[DOKUMENTTEXT]:
========================

Kakaoanbau Wie Schokoladenkonzerne die Regenwälder schützen wollen

Reste von Regenwald in der Elfenbeinküste
Foto: Mighty EarthAbholzung großer Regenwaldgebiete, Kinderarbeit auf Plantagen, Ausbeutung von Arbeitern, Gewalt und Vertreibung von Landbewohnern: Der Kakaoanbau ist höchst problematisch. Seit Jahren fordern Umwelt- und Menschenrechtsorganisationen, dass Konzerne wie Barry Callebaut, Mondelez, Nestlé oder Unilever ihre Lieferketten offenlegen und die Zusammenarbeit mit Händlern beenden, die solche Praktiken nicht ausschließen.
Der anhaltende Druck hat schon gewirkt: Auf der Klimakonferenz 2017 in Bonn gründeten die Regierungen der Elfenbeinküste, von Ghana und Kolumbien gemeinsam mit mehr als 30 der weltweit größten Kakaoverarbeiter und Schokoladenhersteller die "Cocoa and Forests Initiative" (CFI) . Die Mitglieder verpflichteten sich unter anderem dazu, die Regenwaldrodung für den Kakaoanbau zu beenden.
Jetzt, mehr als ein Jahr später, verspricht die Initiative, Ernst zu machen und die Aktionspläne der einzelnen Unternehmen vorzulegen. "Ein Meilenstein wurde erreicht, um die Transparenz und Rechenschaftspflicht in der Kakaolieferkette zu stärken", heißt es in der Erklärung, die dem SPIEGEL vorliegt. Die Hauptziele: "Schutz und Wiederherstellung der Wälder, nachhaltige Kakaoproduktion und Existenzgrundlage der Landwirte". Das soll in enger Zusammenarbeit mit den Regierungen Ghanas und der Elfenbeinküste geschehen.

Rodungen für Kakaoplantagen: Schokolade statt Regenwald
Die beiden westafrikanischen Länder sind besonders wichtig, sie produzieren rund zwei Drittel der Kakaobohnen weltweit, und in beiden Länder geht die Abholzung von Regenwald immer schneller voran. Nach jahrzehntelanger Untätigkeit haben sie jetzt zwar mehr und größere Waldschutzgebiete ausgewiesen, in denen neue Plantagen verboten sind und sogar eine Software angeschafft, die Satellitenbilder auswertet und die Waldverluste dokumentiert - aber es hapert an der Durchsetzung der Regeln.
Geht es nach der Zahl der Absichtserklärungen, wird sich das ändern. Die CFI ist nicht die einzige Initiative für nachhaltigen Kakao: Im April 2018 verabschiedeten die 1500 Teilnehmer der vierten Weltkakaokonferenz die "Berliner Erklärung" , in der sie eine nachhaltige Entwicklung der Branche forderten. In Deutschland haben sich dem "Forum Nachhaltiger Kakao" mehr als 70 Mitglieder angeschlossen, vom Handel über Süßwarenkonzerne bis zu Gewerkschaften und Umweltschützern.

========================

[BEREITGESTELLTE ANGABEN]:
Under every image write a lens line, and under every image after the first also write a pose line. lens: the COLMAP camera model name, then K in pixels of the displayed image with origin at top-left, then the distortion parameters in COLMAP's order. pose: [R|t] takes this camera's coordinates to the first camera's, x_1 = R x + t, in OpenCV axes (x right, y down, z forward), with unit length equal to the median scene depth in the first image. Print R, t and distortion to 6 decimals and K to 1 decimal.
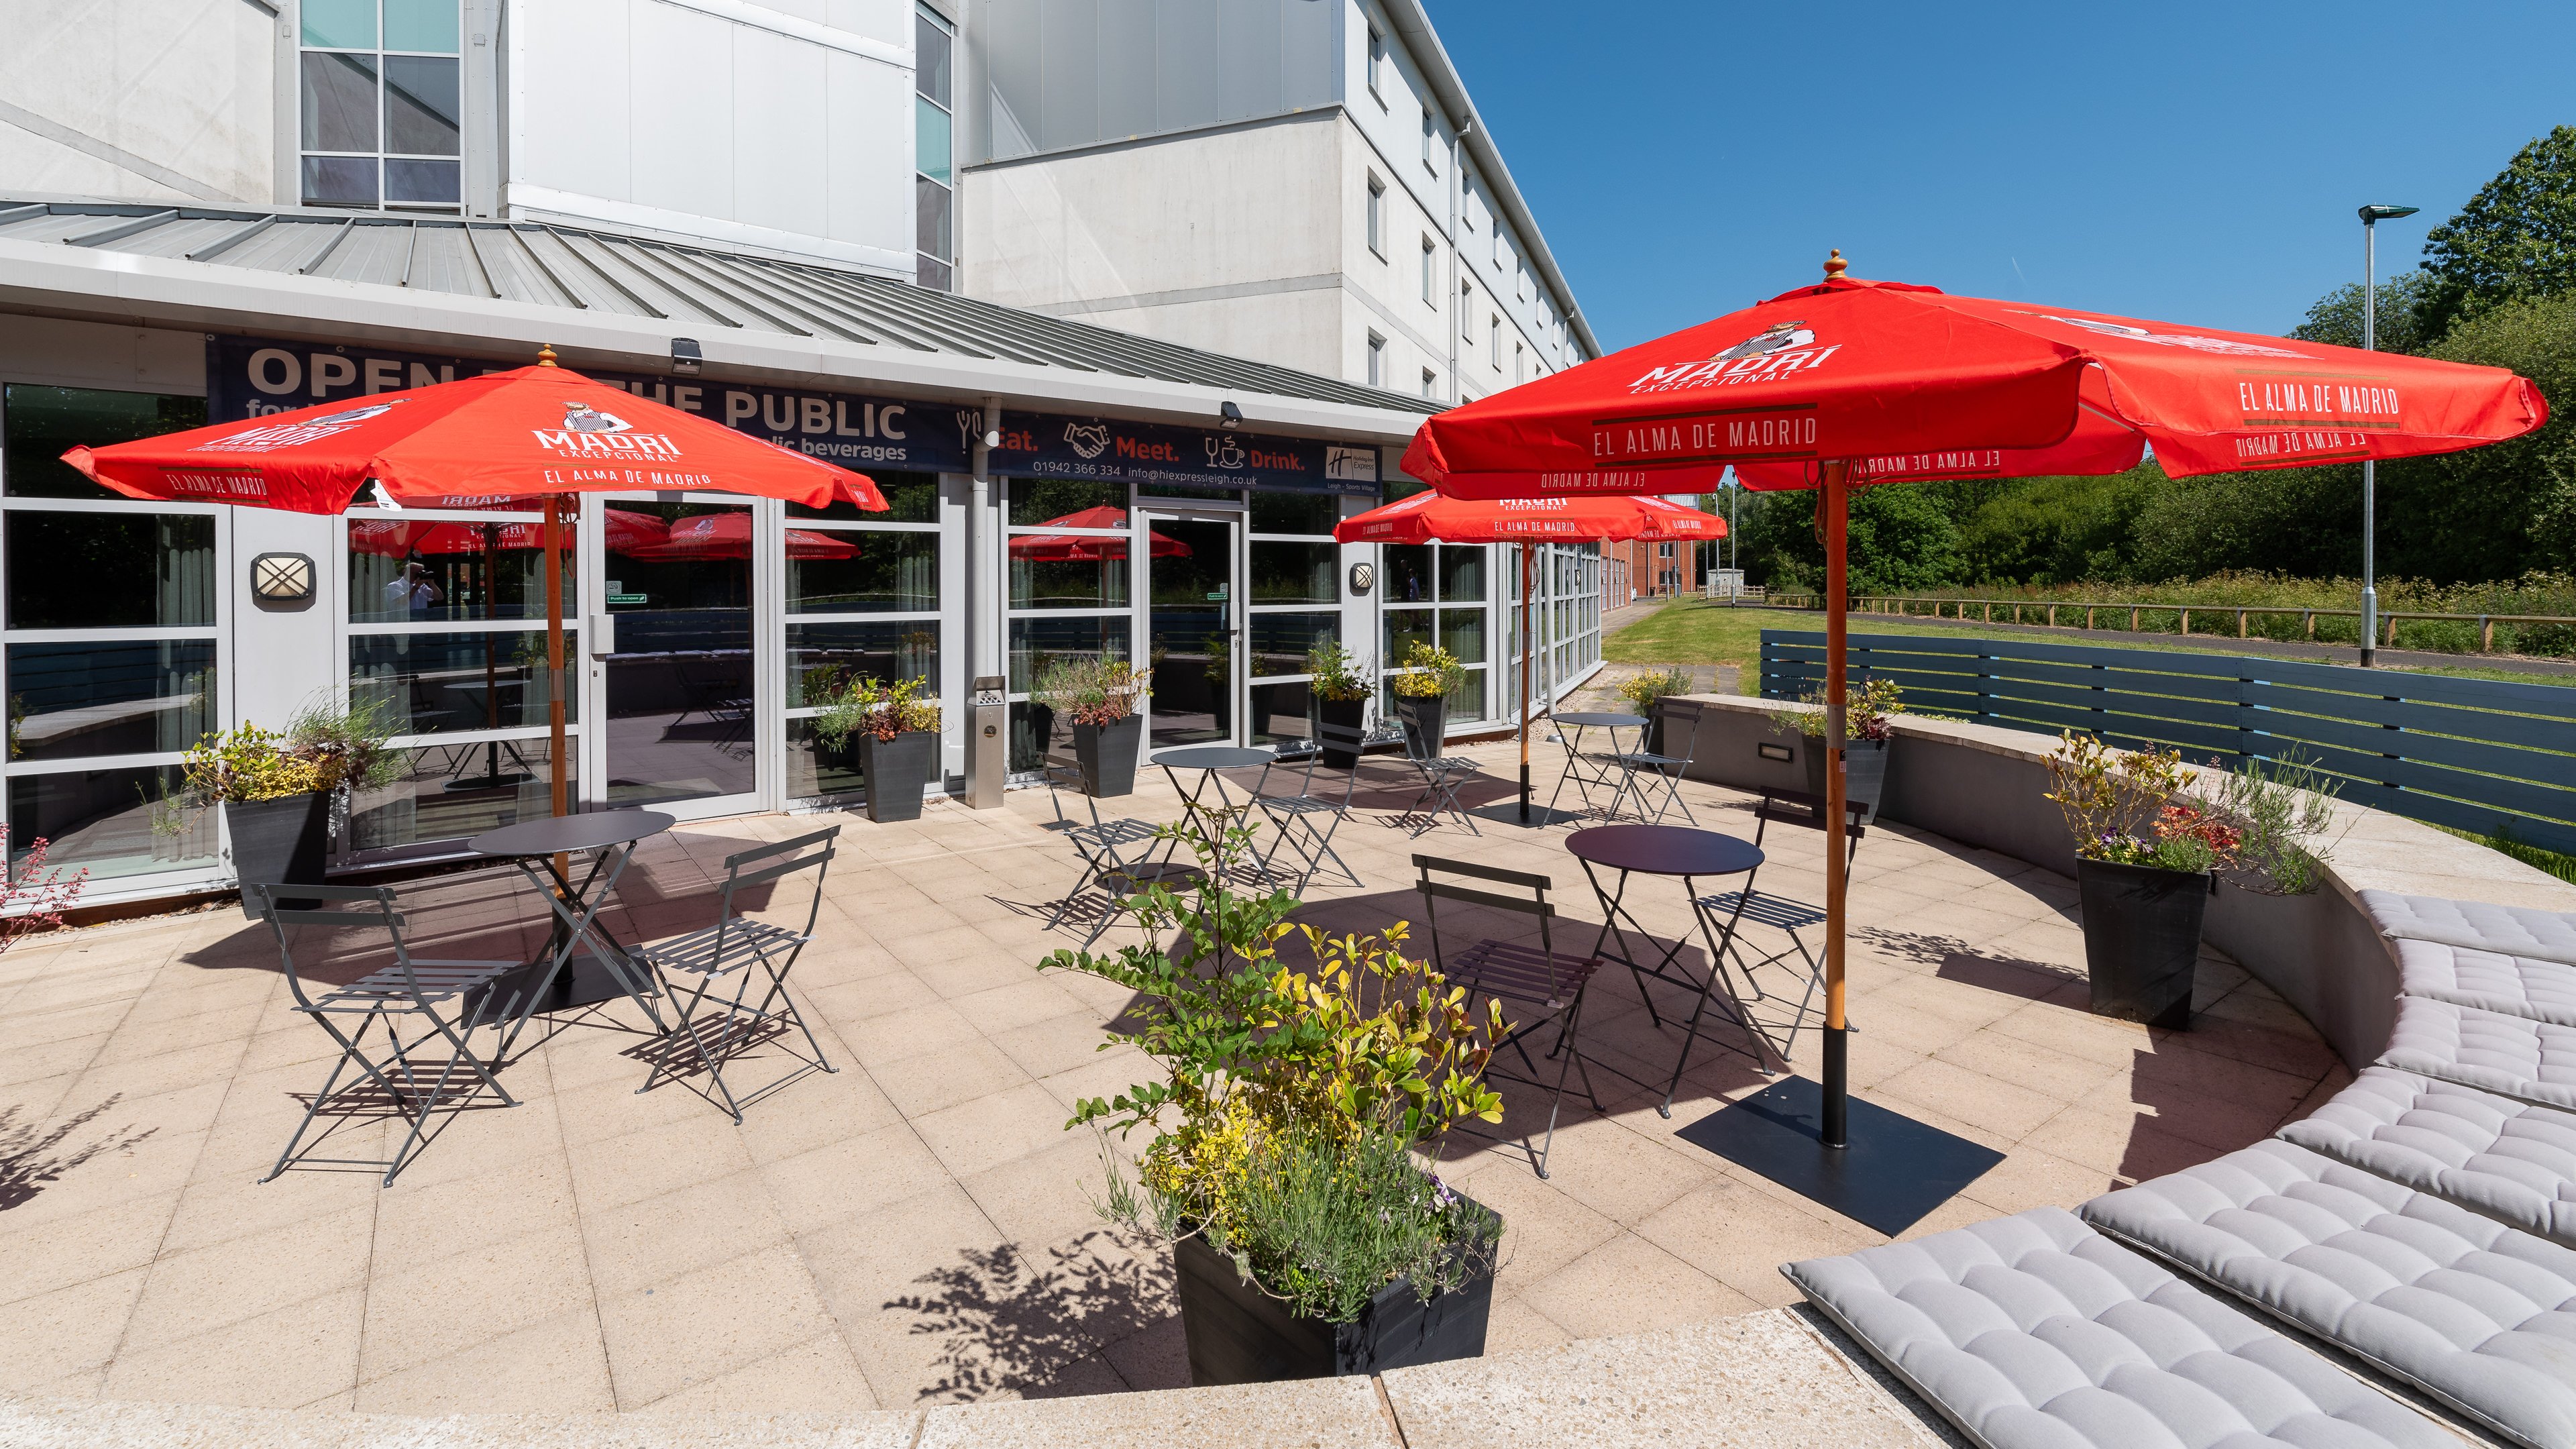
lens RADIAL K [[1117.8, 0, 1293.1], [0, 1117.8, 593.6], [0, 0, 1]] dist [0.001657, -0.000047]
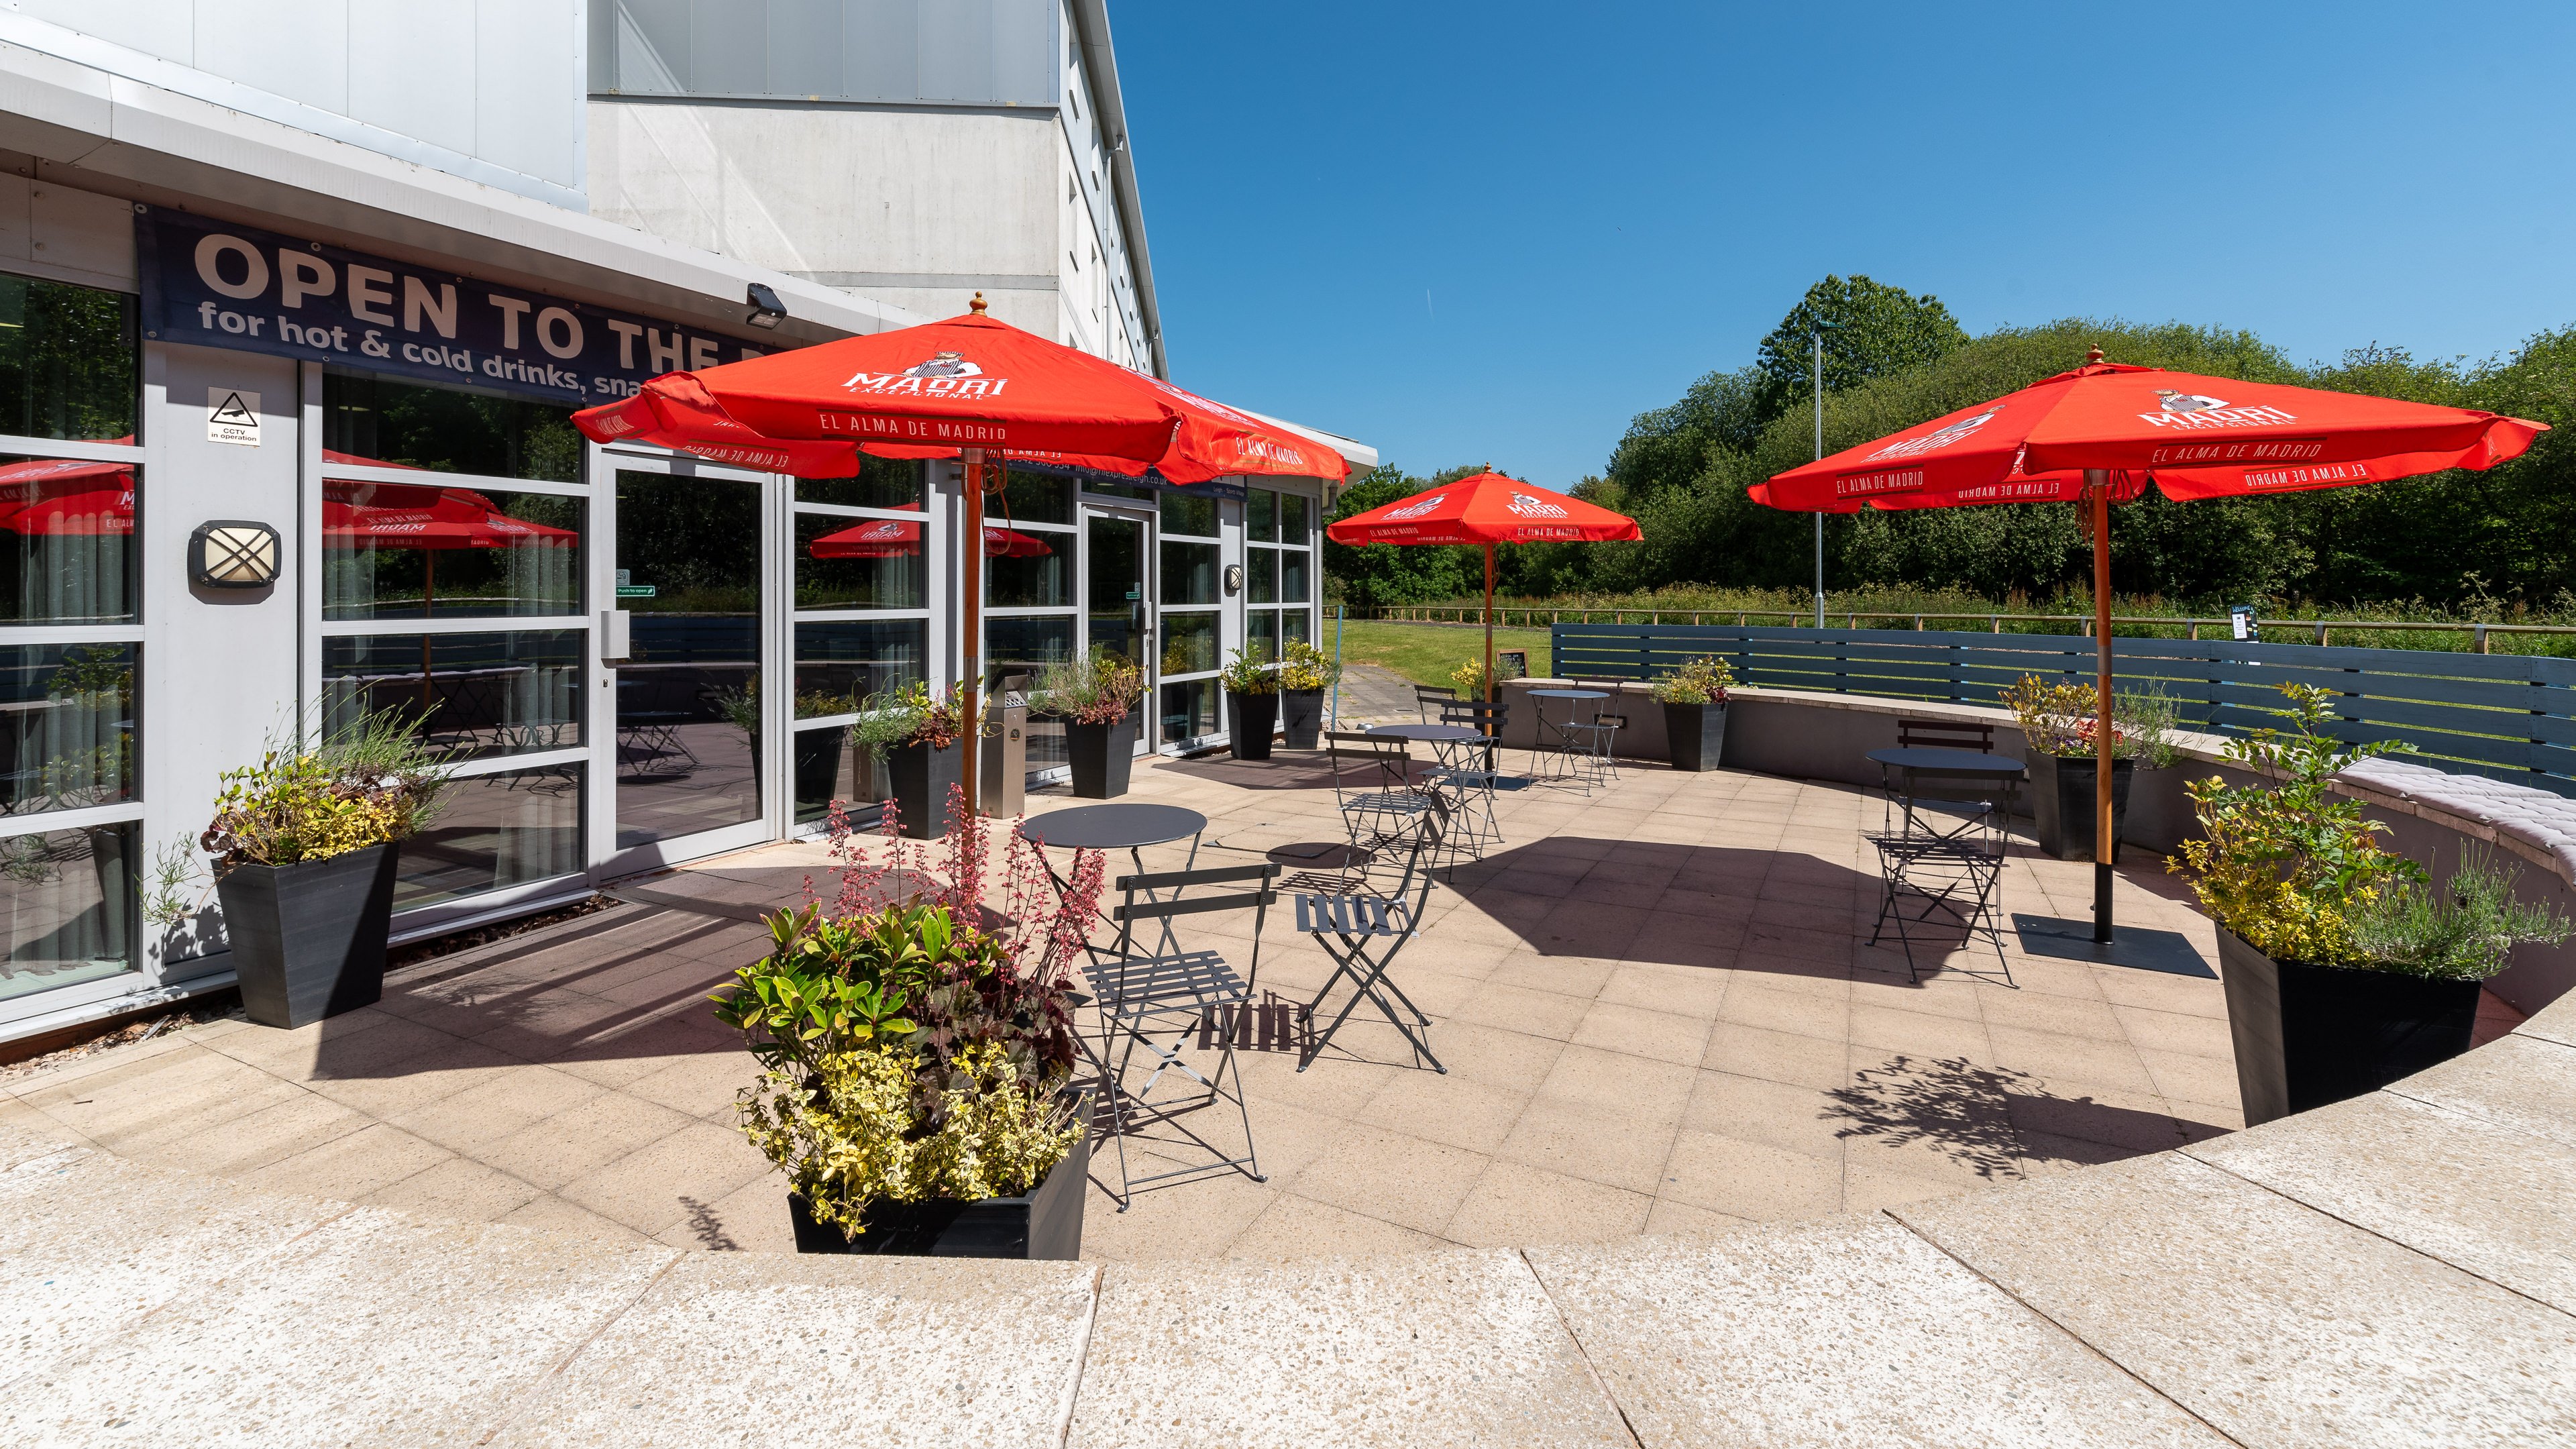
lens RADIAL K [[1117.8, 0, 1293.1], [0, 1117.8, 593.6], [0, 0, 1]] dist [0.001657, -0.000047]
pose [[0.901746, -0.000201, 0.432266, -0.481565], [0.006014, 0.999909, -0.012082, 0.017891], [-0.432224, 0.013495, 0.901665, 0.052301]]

========================

Wie geht der Artikel über Kakaoanbau und Regenwaldschutz weiter? Nimm ihn nach seinem letzten Satz wieder auf und schreib ihn fort.

Auch die Bundesministerien für wirtschaftliche Zusammenarbeit und Entwicklung (BMZ) und für Ernährung und Landwirtschaft (BMEL) sind dabei und veröffentlichten jüngst einen Zehnpunkteplan für einen nachhaltigen Kakaosektor. Die zehn Punkte sind allerdings - offenbar auf Betreiben von Bundeslandwirtschaftsministerin Julia Klöckner (CDU) - sehr vage. Kein internationaler Konzern dürfte sich unter Druck gesetzt fühlen, wenn die Ministerien sich "im Rahmen von Projekten, internationalen Prozessen sowie im Politikdialog mit den Produzentenländern für einen Kakaoanbau ohne missbräuchliche Kinderarbeit" einsetzen.
Klare Erklärungen, unklare Finanzierung
Wie ernst es der CFI wirklich ist, wird sich aber erst zeigen müssen: In den kommenden Wochen veröffentlichen die einzelnen Unternehmen schrittweise, welche Maßnahmen sie ergreifen und wie viel Geld sie investieren werden.
Nachfragen des SPIEGEL an die CFI beantwortet Richard Scobey, Präsident der World Cocoa Foundation (WCF), die sich als Nichtregierungsorganisation bezeichnet, in Wirklichkeit aber vor allem ein Zusammenschluss der weltgrößten Kakao-, Schokoladen- und Süßwarenunternehmen ist und selbst wiederum Teil der CFI. Die Höhe der Investitionen lässt Scobey offen, betont aber, dass die CFI-Mitglieder seit Anfang 2018 keine Kakaobohnen mehr aus Nationalparks beziehen.
Bei den weniger streng geschützten Waldgebieten wird Scobey vage: "Die Unternehmen verpflichteten sich, die Beschaffung von Kakao aus Waldreservaten (Ghana) und Klassifizierten Wäldern (Elfenbeinküste) im Einklang mit den überarbeiteten Rechtsrahmen, die die Regierungen derzeit entwickeln, dem Ausbau der betrieblichen Betriebskartierungen und Rückverfolgbarkeitssysteme sowie der Entwicklung alternativer Lebensgrundlagen für alle betroffenen Landwirte einzustellen." Nach schneller Umsetzung klingt das nicht.
Immerhin haben sich Unternehmen und Regierungen laut Scobey jetzt dazu verpflichtet, bis Ende des Jahres Systeme einzuführen und Vorschriften zu erlassen, die eine lückenlose Rückverfolgbarkeit der Kakaobohnen vom Erzeuger ermöglichen. Zudem sollen hochauflösende Satellitenbilder eingesetzt werden, um Abholzung in Echtzeit zu erkennen, bis Ende des Jahres sollen zudem die genauen Geokoordinaten von einer Million Betrieben erfasst werden.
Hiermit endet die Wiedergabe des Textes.